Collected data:
-- Opening Marker --

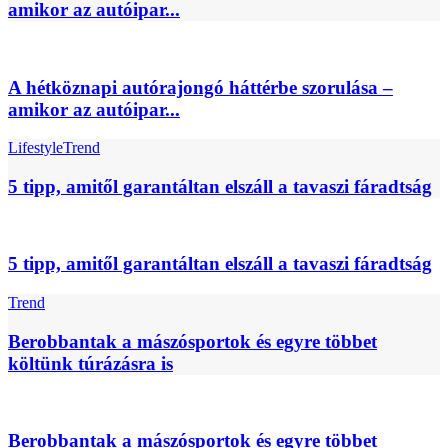
amikor az autóipar...
A hétköznapi autórajongó háttérbe szorulása –
amikor az autóipar...
Lifestyle
Trend
5 tipp, amitől garantáltan elszáll a tavaszi fáradtság
5 tipp, amitől garantáltan elszáll a tavaszi fáradtság
Trend
Berobbantak a mászósportok és egyre többet
költünk túrázásra is
Berobbantak a mászósportok és egyre többet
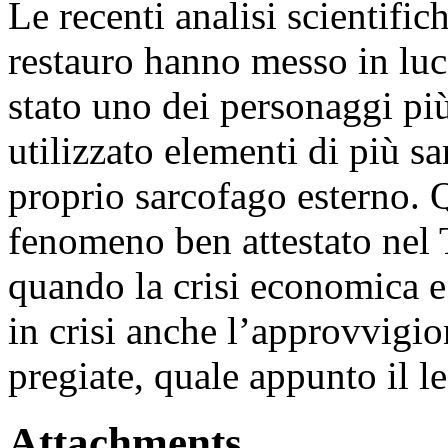
Le recenti analisi scientific
restauro hanno messo in lu
stato uno dei personaggi più
utilizzato elementi di più sa
proprio sarcofago esterno. Q
fenomeno ben attestato nel 
quando la crisi economica e 
in crisi anche l’approvvigi
pregiate, quale appunto il l
Attachments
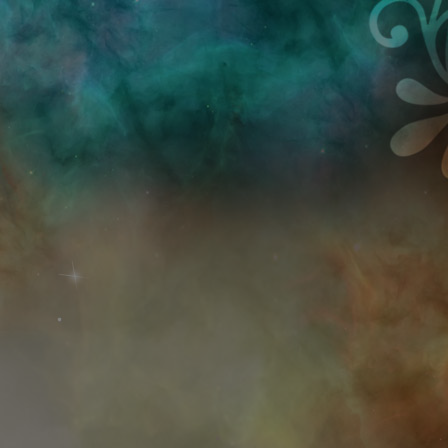
Przejdź do treści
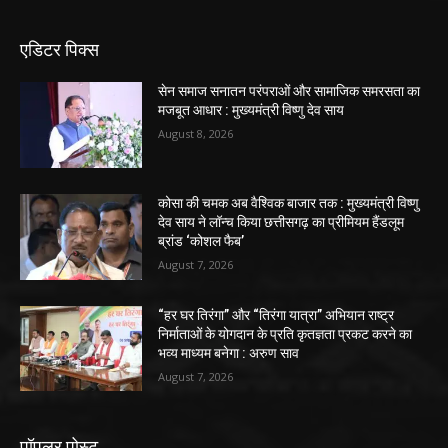
एडिटर पिक्स
सेन समाज सनातन परंपराओं और सामाजिक समरसता का
मजबूत आधार : मुख्यमंत्री विष्णु देव साय
August 8, 2026
कोसा की चमक अब वैश्विक बाजार तक : मुख्यमंत्री विष्णु
देव साय ने लॉन्च किया छत्तीसगढ़ का प्रीमियम हैंडलूम
ब्रांड ‘कोशल फैब’
August 7, 2026
“हर घर तिरंगा” और “तिरंगा यात्रा” अभियान राष्ट्र
निर्माताओं के योगदान के प्रति कृतज्ञता प्रकट करने का
भव्य माध्यम बनेगा : अरुण साव
August 7, 2026
पॉपुलर पोस्ट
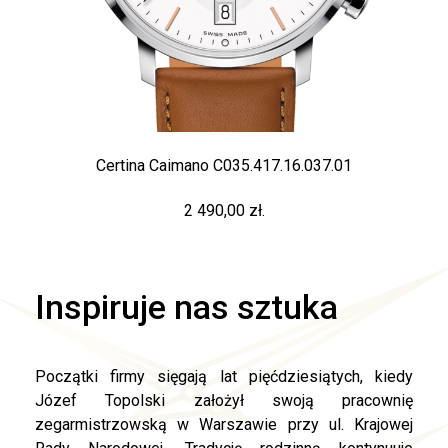
Certina Caimano C035.417.16.037.01
2 490,00 zł.
Inspiruje nas sztuka
Początki firmy sięgają lat pięćdziesiątych, kiedy
Józef Topolski założył swoją pracownię
zegarmistrzowską w Warszawie przy ul. Krajowej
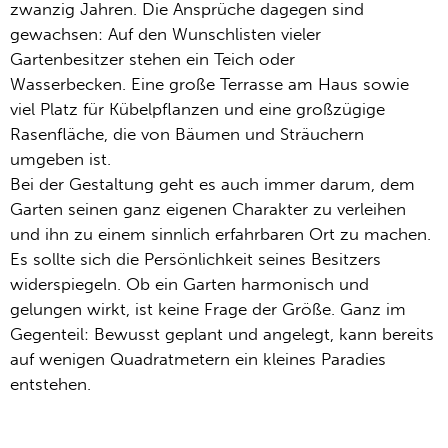
zwanzig Jahren. Die Ansprüche dagegen sind
gewachsen: Auf den Wunschlisten vieler
Gartenbesitzer stehen ein Teich oder
Wasserbecken. Eine große Terrasse am Haus sowie
viel Platz für Kübelpflanzen und eine großzügige
Rasenfläche, die von Bäumen und Sträuchern
umgeben ist.
Bei der Gestaltung geht es auch immer darum, dem
Garten seinen ganz eigenen Charakter zu verleihen
und ihn zu einem sinnlich erfahrbaren Ort zu machen.
Es sollte sich die Persönlichkeit seines Besitzers
widerspiegeln. Ob ein Garten harmonisch und
gelungen wirkt, ist keine Frage der Größe. Ganz im
Gegenteil: Bewusst geplant und angelegt, kann bereits
auf wenigen Quadratmetern ein kleines Paradies
entstehen.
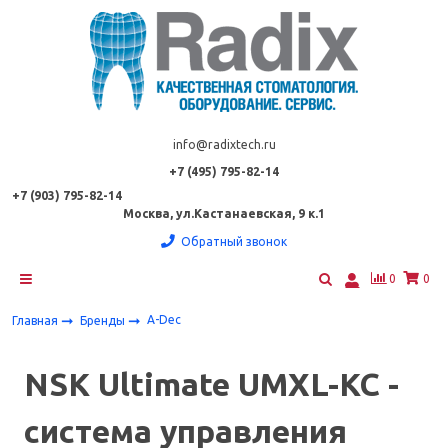
info@radixtech.ru
+7 (495) 795-82-14
+7 (903) 795-82-14
Москва, ул.Кастанаевская, 9 к.1
Обратный звонок
0
0
A-Dec
Главная
Бренды
NSK Ultimate UMXL-KC -
система управления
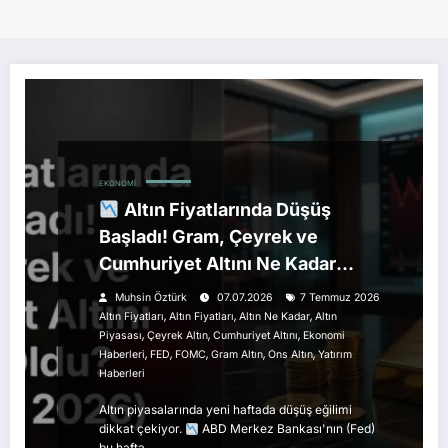
EKONOMI
Altın Fiyatlarında Düşüş
Başladı! Gram, Çeyrek ve
Cumhuriyet Altını Ne Kadar
Oldu? (7 Temmuz 2026)
Muhsin Öztürk
07.07.2026
7 Temmuz 2026
,
,
,
Altın Fiyatları
Altın Fiyatları
Altın Ne Kadar
Altın
,
,
,
Piyasası
Çeyrek Altın
Cumhuriyet Altını
Ekonomi
,
,
,
,
,
Haberleri
FED
FOMC
Gram Altın
Ons Altın
Yatırım
Haberleri
Altın piyasalarında yeni haftada düşüş eğilimi
dikkat çekiyor.
ABD Merkez Bankası'nın (Fed)
bu hafta…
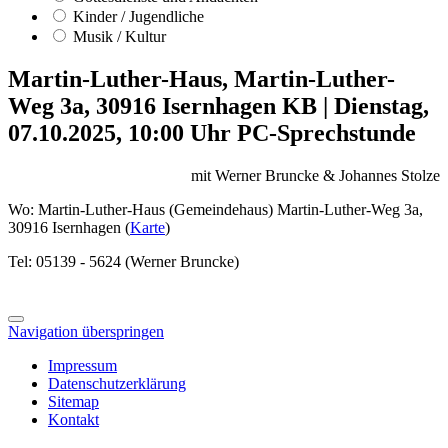
Kinder / Jugendliche
Musik / Kultur
Martin-Luther-Haus, Martin-Luther-
Weg 3a, 30916 Isernhagen KB
|
Dienstag,
07.10.2025, 10:00 Uhr
PC-Sprechstunde
mit Werner Bruncke & Johannes Stolze
Wo: Martin-Luther-Haus (Gemeindehaus) Martin-Luther-Weg 3a,
30916 Isernhagen (
Karte
)
Tel: 05139 - 5624 (Werner Bruncke)
Navigation überspringen
Impressum
Datenschutzerklärung
Sitemap
Kontakt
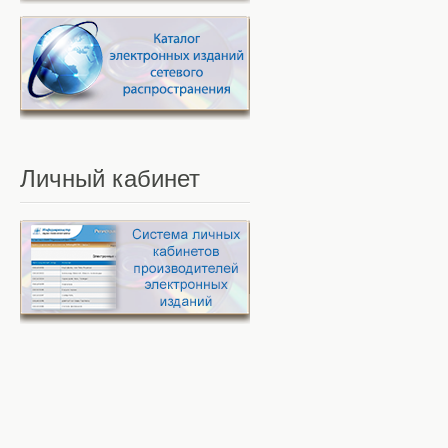
Личный
кабинет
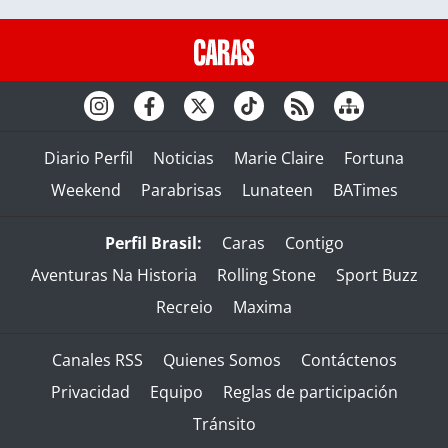
Diario Perfil
Noticias
Marie Claire
Fortuna
Weekend
Parabrisas
Lunateen
BATimes
Perfil Brasil:
Caras
Contigo
Aventuras Na Historia
Rolling Stone
Sport Buzz
Recreio
Maxima
Canales RSS
Quienes Somos
Contáctenos
Privacidad
Equipo
Reglas de participación
Tránsito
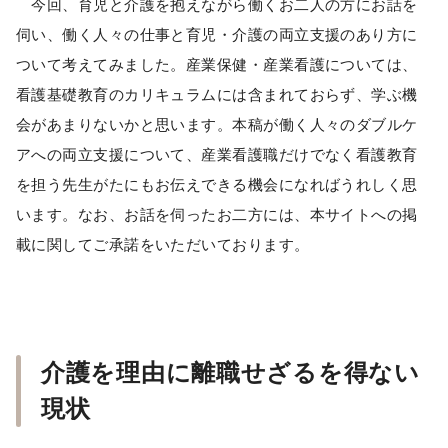
今回、育児と介護を抱えながら働くお二人の方にお話を
伺い、働く人々の仕事と育児・介護の両立支援のあり方に
ついて考えてみました。産業保健・産業看護については、
看護基礎教育のカリキュラムには含まれておらず、学ぶ機
会があまりないかと思います。本稿が働く人々のダブルケ
アへの両立支援について、産業看護職だけでなく看護教育
を担う先生がたにもお伝えできる機会になればうれしく思
います。なお、お話を伺ったお二方には、本サイトへの掲
載に関してご承諾をいただいております。
介護を理由に離職せざるを得ない
現状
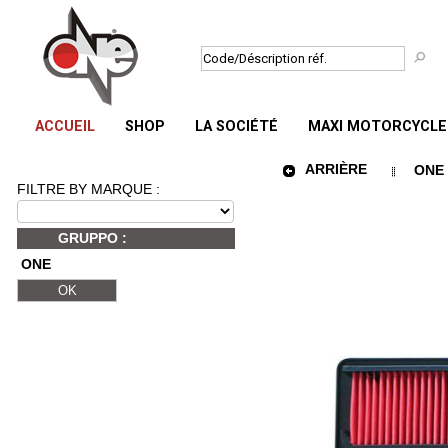
ACCUEIL
SHOP
LA SOCIÉTÉ
MAXI MOTORCYCLE 
ARRIÈRE
ONE 
FILTRE BY MARQUE :
GRUPPO :
ONE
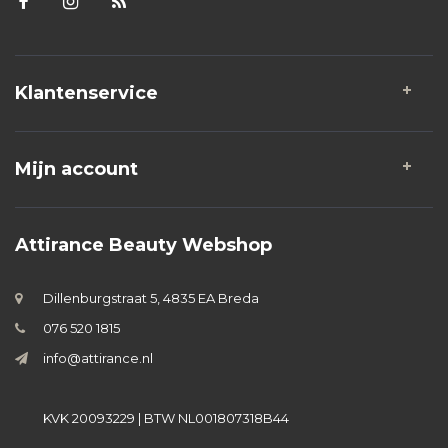
Klantenservice
Mijn account
Attirance Beauty Webshop
Dillenburgstraat 5, 4835 EA Breda
076 520 1815
info@attirance.nl
KVK 20093229 | BTW NL001807318B44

-- Closing Marker --

**ACTION ITEM**
Turn every text line in the rows above into one numbered list, skipping blank lines and leaving out the picture markers.

**OUTPUT FOR THIS EXERCISE**
1. amikor az autóipar...
2. A hétköznapi autórajongó háttérbe szorulása –
3. amikor az autóipar...
4. Lifestyle
5. Trend
6. 5 tipp, amitől garantáltan elszáll a tavaszi fáradtság
7. 5 tipp, amitől garantáltan elszáll a tavaszi fáradtság
8. Trend
9. Berobbantak a mászósportok és egyre többet
10. költünk túrázásra is
11. Berobbantak a mászósportok és egyre többet
12. Le recenti analisi scientific
13. restauro hanno messo in lu
14. stato uno dei personaggi più
15. utilizzato elementi di più sa
16. proprio sarcofago esterno. Q
17. fenomeno ben attestato nel 
18. quando la crisi economica e 
19. in crisi anche l’approvvigi
20. pregiate, quale appunto il l
21. Attachments
22. Przejdź do treści
23. एडिटर पिक्स
24. सेन समाज सनातन परंपराओं और सामाजिक समरसता का
25. मजबूत आधार : मुख्यमंत्री विष्णु देव साय
26. August 8, 2026
27. कोसा की चमक अब वैश्विक बाजार तक : मुख्यमंत्री विष्णु
28. देव साय ने लॉन्च किया छत्तीसगढ़ का प्रीमियम हैंडलूम
29. ब्रांड ‘कोशल फैब’
30. August 7, 2026
31. “हर घर तिरंगा” और “तिरंगा यात्रा” अभियान राष्ट्र
32. निर्माताओं के योगदान के प्रति कृतज्ञता प्रकट करने का
33. भव्य माध्यम बनेगा : अरुण साव
34. August 7, 2026
35. पॉपुलर पोस्ट
36. Certina Caimano C035.417.16.037.01
37. 2 490,00 zł.
38. Inspiruje nas sztuka
39. Początki firmy sięgają lat pięćdziesiątych, kiedy
40. Józef Topolski założył swoją pracownię
41. zegarmistrzowską w Warszawie przy ul. Krajowej
42. zwanzig Jahren. Die Ansprüche dagegen sind
43. gewachsen: Auf den Wunschlisten vieler
44. Gartenbesitzer stehen ein Teich oder
45. Wasserbecken. Eine große Terrasse am Haus sowie
46. viel Platz für Kübelpflanzen und eine großzügige
47. Rasenfläche, die von Bäumen und Sträuchern
48. umgeben ist.
49. Bei der Gestaltung geht es auch immer darum, dem
50. Garten seinen ganz eigenen Charakter zu verleihen
51. und ihn zu einem sinnlich erfahrbaren Ort zu machen.
52. Es sollte sich die Persönlichkeit seines Besitzers
53. widerspiegeln. Ob ein Garten harmonisch und
54. gelungen wirkt, ist keine Frage der Größe. Ganz im
55. Gegenteil: Bewusst geplant und angelegt, kann bereits
56. auf wenigen Quadratmetern ein kleines Paradies
57. entstehen.
58. info@radixtech.ru
59. +7 (495) 795-82-14
60. +7 (903) 795-82-14
61. Москва, ул.Кастанаевская, 9 к.1
62. Обратный звонок
63. 0
64. 0
65. A-Dec
66. Главная
67. Бренды
68. NSK Ultimate UMXL-KC -
69. система управления
70. EKONOMI
71. Altın Fiyatlarında Düşüş
72. Başladı! Gram, Çeyrek ve
73. Cumhuriyet Altını Ne Kadar
74. Oldu? (7 Temmuz 2026)
75. Muhsin Öztürk
76. 07.07.2026
77. 7 Temmuz 2026
78. ,
79. ,
80. ,
81. Altın Fiyatları
82. Altın Fiyatları
83. Altın Ne Kadar
84. Altın
85. ,
86. ,
87. ,
88. Piyasası
89. Çeyrek Altın
90. Cumhuriyet Altını
91. Ekonomi
92. ,
93. ,
94. ,
95. ,
96. ,
97. Haberleri
98. FED
99. FOMC
100. Gram Altın
101. Ons Altın
102. Yatırım
103. Haberleri
104. Altın piyasalarında yeni haftada düşüş eğilimi
105. dikkat çekiyor.
106. ABD Merkez Bankası'nın (Fed)
107. bu hafta…
108. Kinder / Jugendliche
109. Musik / Kultur
110. Martin-Luther-Haus, Martin-Luther-
111. Weg 3a, 30916 Isernhagen KB
112. |
113. Dienstag,
114. 07.10.2025, 10:00 Uhr
115. PC-Sprechstunde
116. mit Werner Bruncke & Johannes Stolze
117. Wo: Martin-Luther-Haus (Gemeindehaus) Martin-Luther-Weg 3a,
118. 30916 Isernhagen (
119. Karte
120. )
121. Tel: 05139 - 5624 (Werner Bruncke)
122. Navigation überspringen
123. Impressum
124. Datenschutzerklärung
125. Sitemap
126. Kontakt
127. Личный
128. кабинет
129. Diario Perfil
130. Noticias
131. Marie Claire
132. Fortuna
133. Weekend
134. Parabrisas
135. Lunateen
136. BATimes
137. Perfil Brasil:
138. Caras
139. Contigo
140. Aventuras Na Historia
141. Rolling Stone
142. Sport Buzz
143. Recreio
144. Maxima
145. Canales RSS
146. Quienes Somos
147. Contáctenos
148. Privacidad
149. Equipo
150. Reglas de participación
151. Tránsito
152. 今回、育児と介護を抱えながら働くお二人の方にお話を
153. 伺い、働く人々の仕事と育児・介護の両立支援のあり方に
154. ついて考えてみました。産業保健・産業看護については、
155. 看護基礎教育のカリキュラムには含まれておらず、学ぶ機
156. 会があまりないかと思います。本稿が働く人々のダブルケ
157. アへの両立支援について、産業看護職だけでなく看護教育
158. を担う先生がたにもお伝えできる機会になればうれしく思
159. います。なお、お話を伺ったお二方には、本サイトへの掲
160. 載に関してご承諾をいただいております。
161. 介護を理由に離職せざるを得ない
162. 現状
163. ACCUEIL
164. SHOP
165. LA SOCIÉTÉ
166. MAXI MOTORCYCLE 
167. ARRIÈRE
168. ONE 
169. FILTRE BY MARQUE :
170. GRUPPO :
171. ONE
172. Klantenservice
173. Mijn account
174. Attirance Beauty Webshop
175. Dillenburgstraat 5, 4835 EA Breda
176. 076 520 1815
177. info@attirance.nl
178. KVK 20093229 | BTW NL001807318B44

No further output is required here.